Le Figaro : C’est-à-dire de baisser l’impôt sur le revenu de 25 milliards deux années de suite ?

Nicolas Sarkozy : Je suis persuadé qu'en augmentant la baisse des impôts l'année prochaine, on suscitera un surcroît de dynamisme, de confiance, et un appétit pour consommer. Les recettes fiscales seront alors au rendez-vous.

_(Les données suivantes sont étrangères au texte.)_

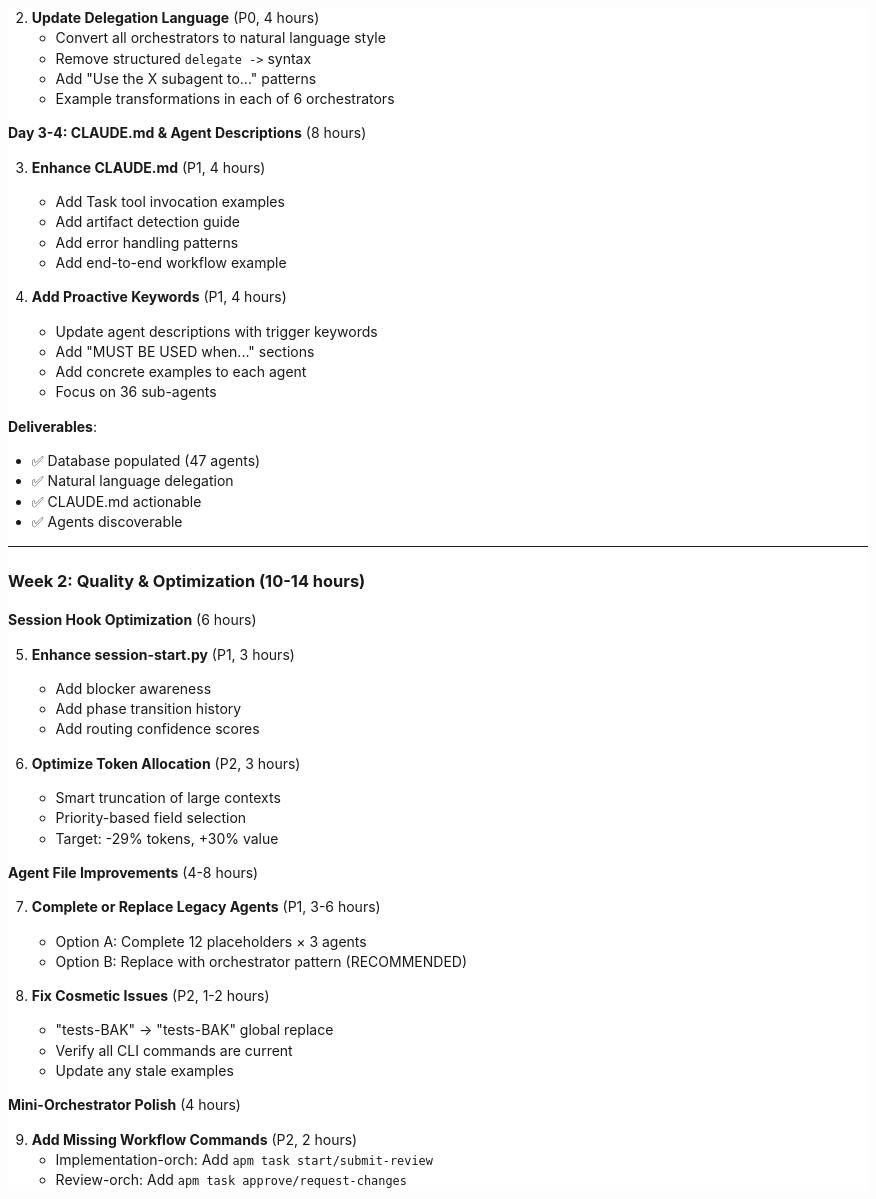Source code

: 2. **Update Delegation Language** (P0, 4 hours)
   - Convert all orchestrators to natural language style
   - Remove structured `delegate ->` syntax
   - Add "Use the X subagent to..." patterns
   - Example transformations in each of 6 orchestrators

**Day 3-4: CLAUDE.md & Agent Descriptions** (8 hours)

3. **Enhance CLAUDE.md** (P1, 4 hours)
   - Add Task tool invocation examples
   - Add artifact detection guide
   - Add error handling patterns
   - Add end-to-end workflow example

4. **Add Proactive Keywords** (P1, 4 hours)
   - Update agent descriptions with trigger keywords
   - Add "MUST BE USED when..." sections
   - Add concrete examples to each agent
   - Focus on 36 sub-agents

**Deliverables**:
- ✅ Database populated (47 agents)
- ✅ Natural language delegation
- ✅ CLAUDE.md actionable
- ✅ Agents discoverable

---

### **Week 2: Quality & Optimization** (10-14 hours)

**Session Hook Optimization** (6 hours)

5. **Enhance session-start.py** (P1, 3 hours)
   - Add blocker awareness
   - Add phase transition history
   - Add routing confidence scores

6. **Optimize Token Allocation** (P2, 3 hours)
   - Smart truncation of large contexts
   - Priority-based field selection
   - Target: -29% tokens, +30% value

**Agent File Improvements** (4-8 hours)

7. **Complete or Replace Legacy Agents** (P1, 3-6 hours)
   - Option A: Complete 12 placeholders × 3 agents
   - Option B: Replace with orchestrator pattern (RECOMMENDED)

8. **Fix Cosmetic Issues** (P2, 1-2 hours)
   - "tests-BAK" → "tests-BAK" global replace
   - Verify all CLI commands are current
   - Update any stale examples

**Mini-Orchestrator Polish** (4 hours)

9. **Add Missing Workflow Commands** (P2, 2 hours)
   - Implementation-orch: Add `apm task start/submit-review`
   - Review-orch: Add `apm task approve/request-changes`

Il faut également ouvrir d'autres chantiers, et notamment celui de la baisse de la TVA, dont le taux moyen est de 5,6 points supérieur à celui qui est pratiqué chez nos amis allemands.
Il faut aussi revoir la question des droits de mutation, qui atteignent 7 % en France alors qu'ils sont de 1 % en Grande-Bretagne et de 2 % en Allemagne.

Le Figaro : Approuvez-vous l'architecture de la réforme de l'impôt sur le revenu ?

Nicolas Sarkozy : J'en approuve le principe, qui est bon. Je suis cependant inquiet du nombre de contribuables qui sortent du barème un million et demi, c'est trop. Je vous rappelle que, dans la réforme que nous avions faite en 1994, nous avions allégé l'impôt sur le revenu de 19 milliards en réintroduisant cinq cent mille contribuables dans le barème.

Ma conviction est qu'un impôt à assiette large est un impôt dont on peut baisser les taux. Pour le reste, je soutiens totalement la suppression des niches fiscales, quel que soit le prix à payer en termes d'impopularité momentanée.

Je ferai toutefois une exception : la déduction des intérêts d'emprunt dans l'immobilier. Le gouvernement a bien fait de repousser cette suppression du 30 septembre au 1er janvier. Je souhaite maintenant qu'on prolonge d'au moins un an cette déduction, car la crise de l'immobilier est bien réelle, et ce n'est pas le moment de revenir sur un tel avantage.

Le Figaro : Êtes-vous satisfait de l'effort de restriction des dépenses de l'État en 1997 ?

Nicolas Sarkozy : Je trouve que l'effort de maitrise des dépenses va dans le bon sens, mais je le mets en perspective avec la baisse des impôts. Il faut faire attention à ne pas provoquer une récession, dont la France n'a pas besoin, en cumulant une baisse sensible des dépenses avec une réduction d'impôt qui ne serait pas suffisante, 30 milliards de réduction de dépenses pour 25 milliards de baisse d'impôt, cela peut se révéler être un handicap pour le retour de la croissance que nous attendons avec impatience.

Le Figaro : Concernant la sécurité sociale, partagez-vous les craintes exprimées par Edouard Balladur, qui a récemment évoqué l’éventualité d’une baisse des remboursements ?

Nicolas Sarkozy : Edouard Balladur a clairement indiqué que, si le maîtrise des dépenses ne fonctionnait pas, alors il y aurait à envisager une éventuelle diminution des remboursements. Ce n'est pas de gaieté de cœur, mais qui peut contester que ce n'est pas la réalité ?

Pour ma part, je considère que, si la maîtrise des dépenses ne pouvait être assurée, nous n'échapperions pas, un jour ou l'autre, à la création d'une franchise annuelle que chaque assuré social devrait assumer, à l'image du forfait hospitalier. On pourrait décider que les 300 premiers francs par an de dépenses d'assurance maladie ne seraient pas remboursés, selon une grille de revenus à définir. Les non-imposables, par exemple, ne seraient pas soumis à cette franchise. C'est le même principe qui existe pour l'assurance automobile ou l'habitation. Ce système aurait l'avantage de responsabiliser les Français, avec une clause de rendez-vous.

Chaque année, au moment du débat parlementaire sur le financement de la sécurité sociale, on déciderait de diminuer ou d'augmenter la franchise, selon l'ampleur des déficits. Il faut choisir : la maîtrise des dépenses est la seule solution si l’on veut éviter la hausse des cotisations, qui pénalise l’emploi, ou le déremboursement, qui pénalise les assurés sociaux.